Collected data entries:
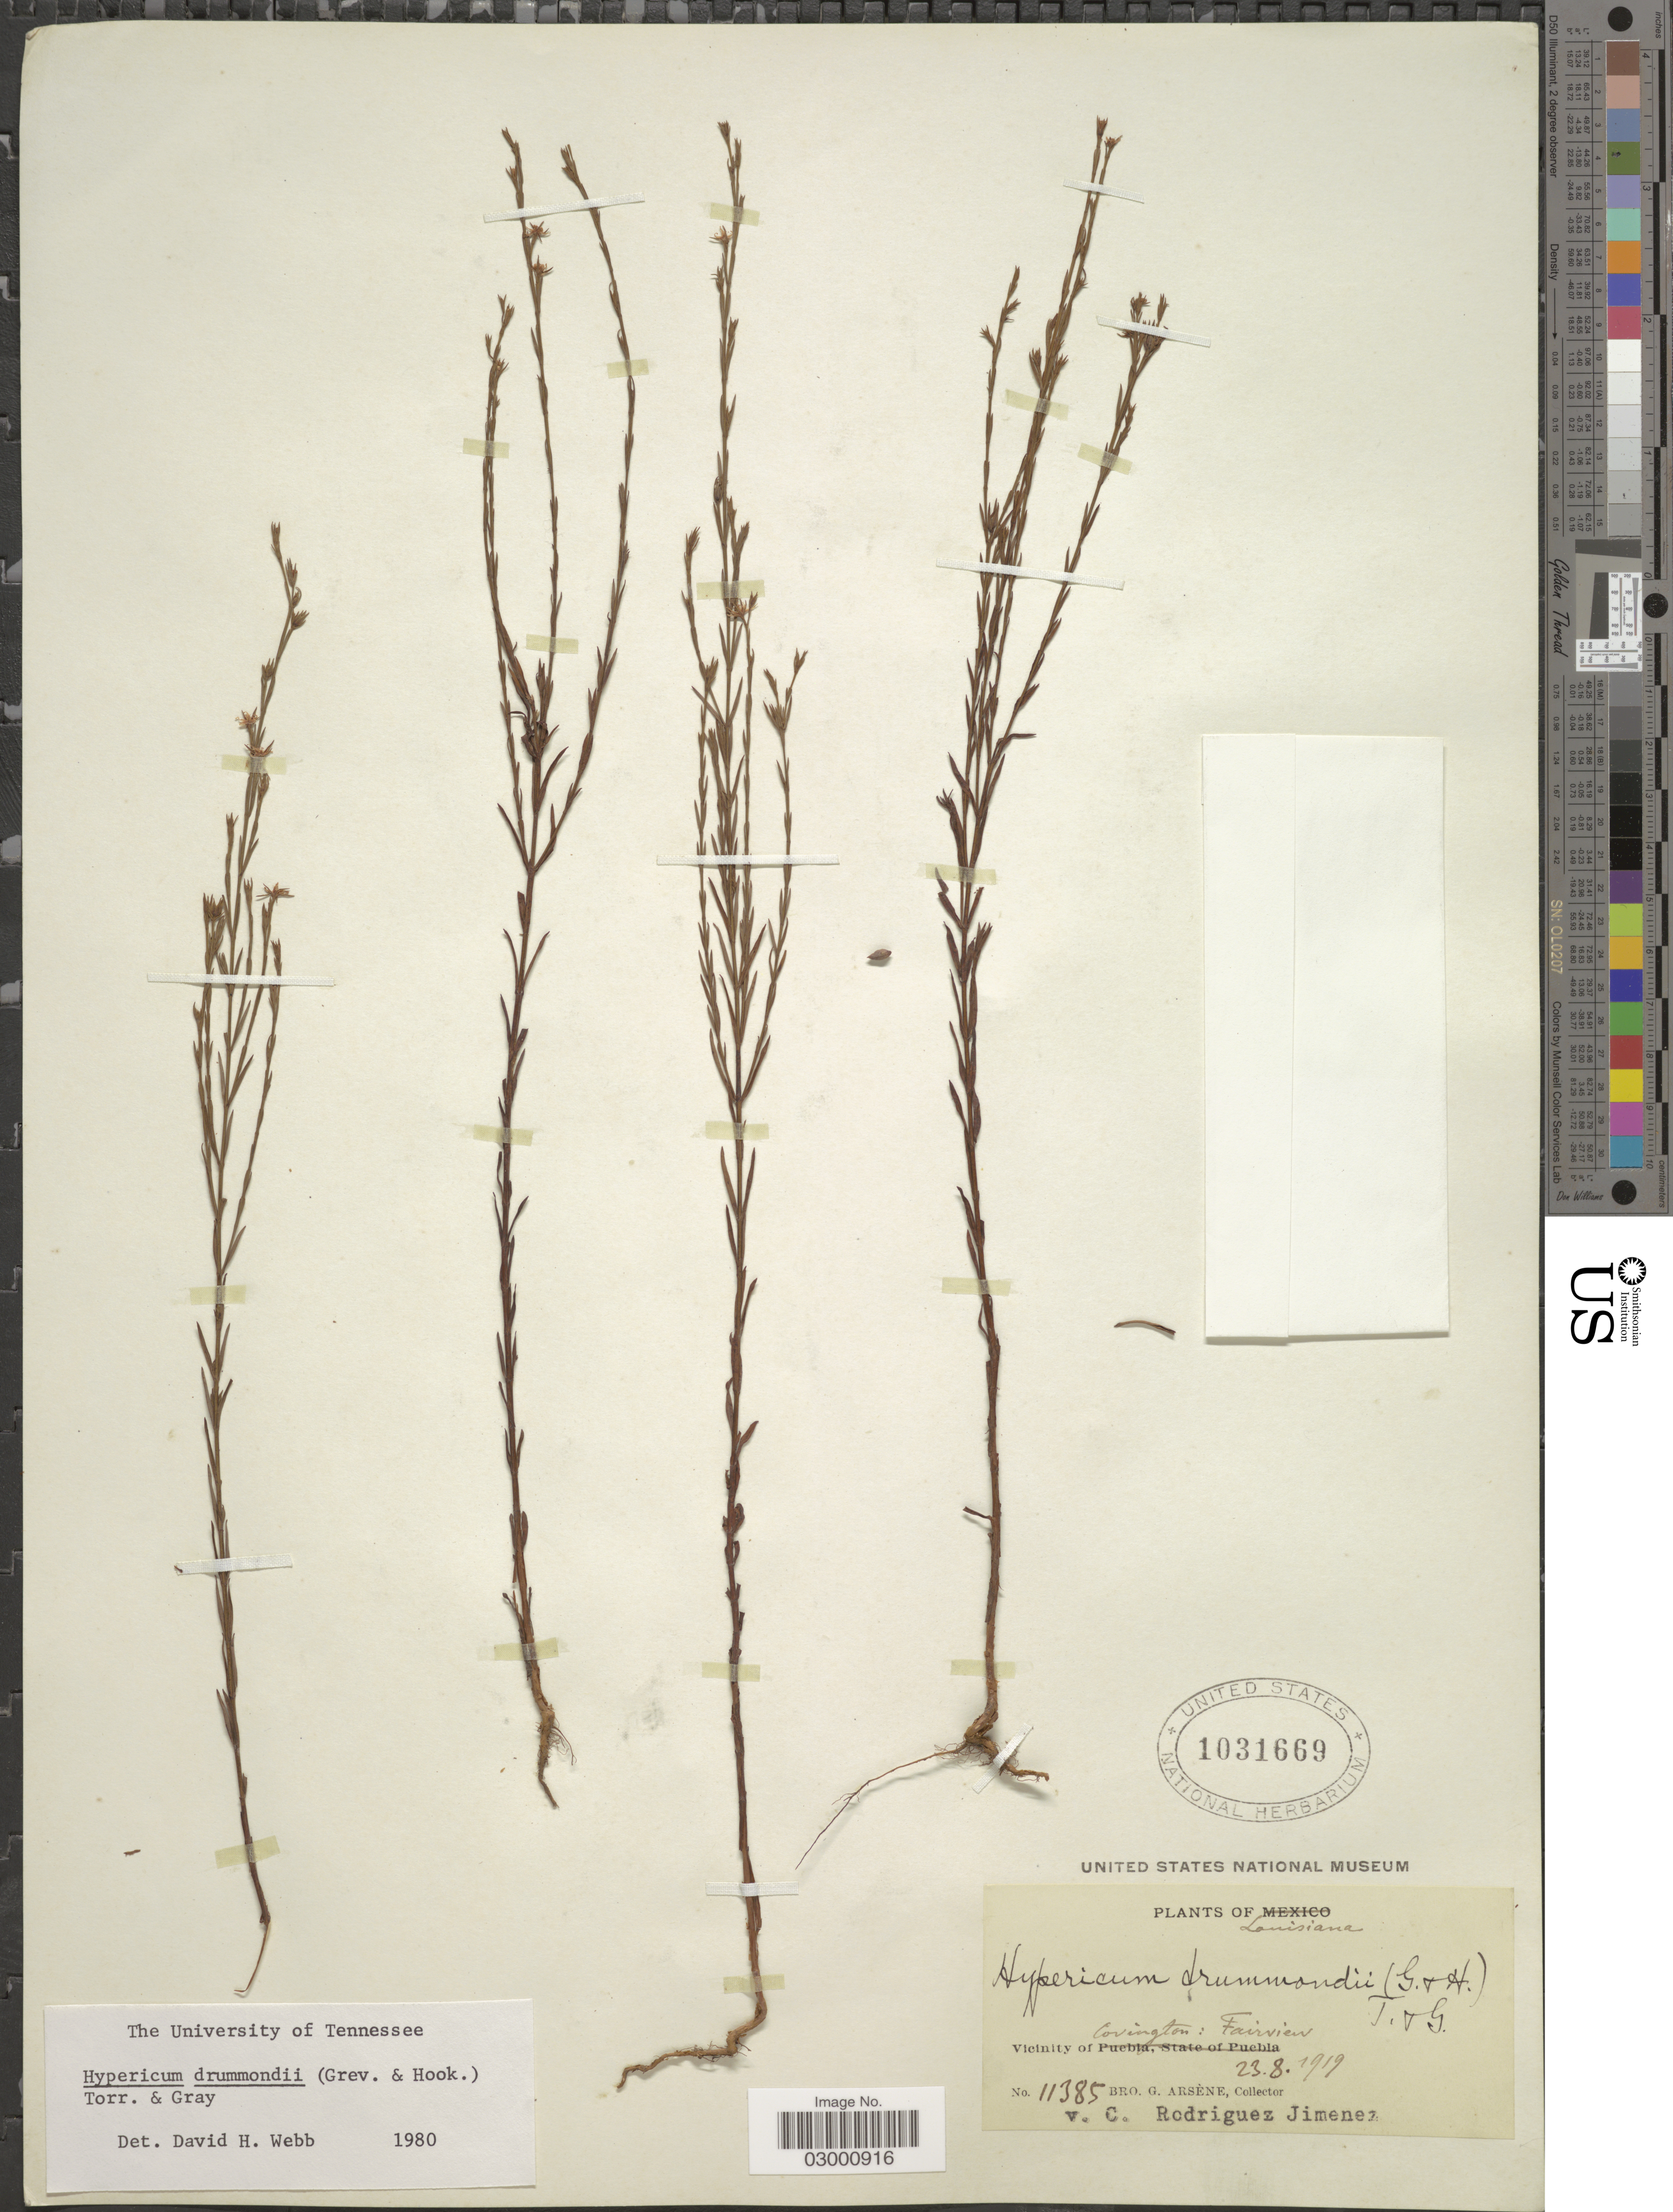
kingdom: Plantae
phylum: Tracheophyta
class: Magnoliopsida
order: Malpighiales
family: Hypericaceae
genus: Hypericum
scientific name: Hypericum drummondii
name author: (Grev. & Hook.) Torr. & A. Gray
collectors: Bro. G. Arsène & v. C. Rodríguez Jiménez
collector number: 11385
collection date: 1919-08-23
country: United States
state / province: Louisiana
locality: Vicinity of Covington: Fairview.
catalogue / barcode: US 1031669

_Short task_
Rewrite the listing with "collection date" changed to "date collected" throughout, keeping everything else the same. Leave out the pictures.

_Finished task_
kingdom: Plantae
phylum: Tracheophyta
class: Magnoliopsida
order: Malpighiales
family: Hypericaceae
genus: Hypericum
scientific name: Hypericum drummondii
name author: (Grev. & Hook.) Torr. & A. Gray
collectors: Bro. G. Arsène & v. C. Rodríguez Jiménez
collector number: 11385
date collected: 1919-08-23
country: United States
state / province: Louisiana
locality: Vicinity of Covington: Fairview.
catalogue / barcode: US 1031669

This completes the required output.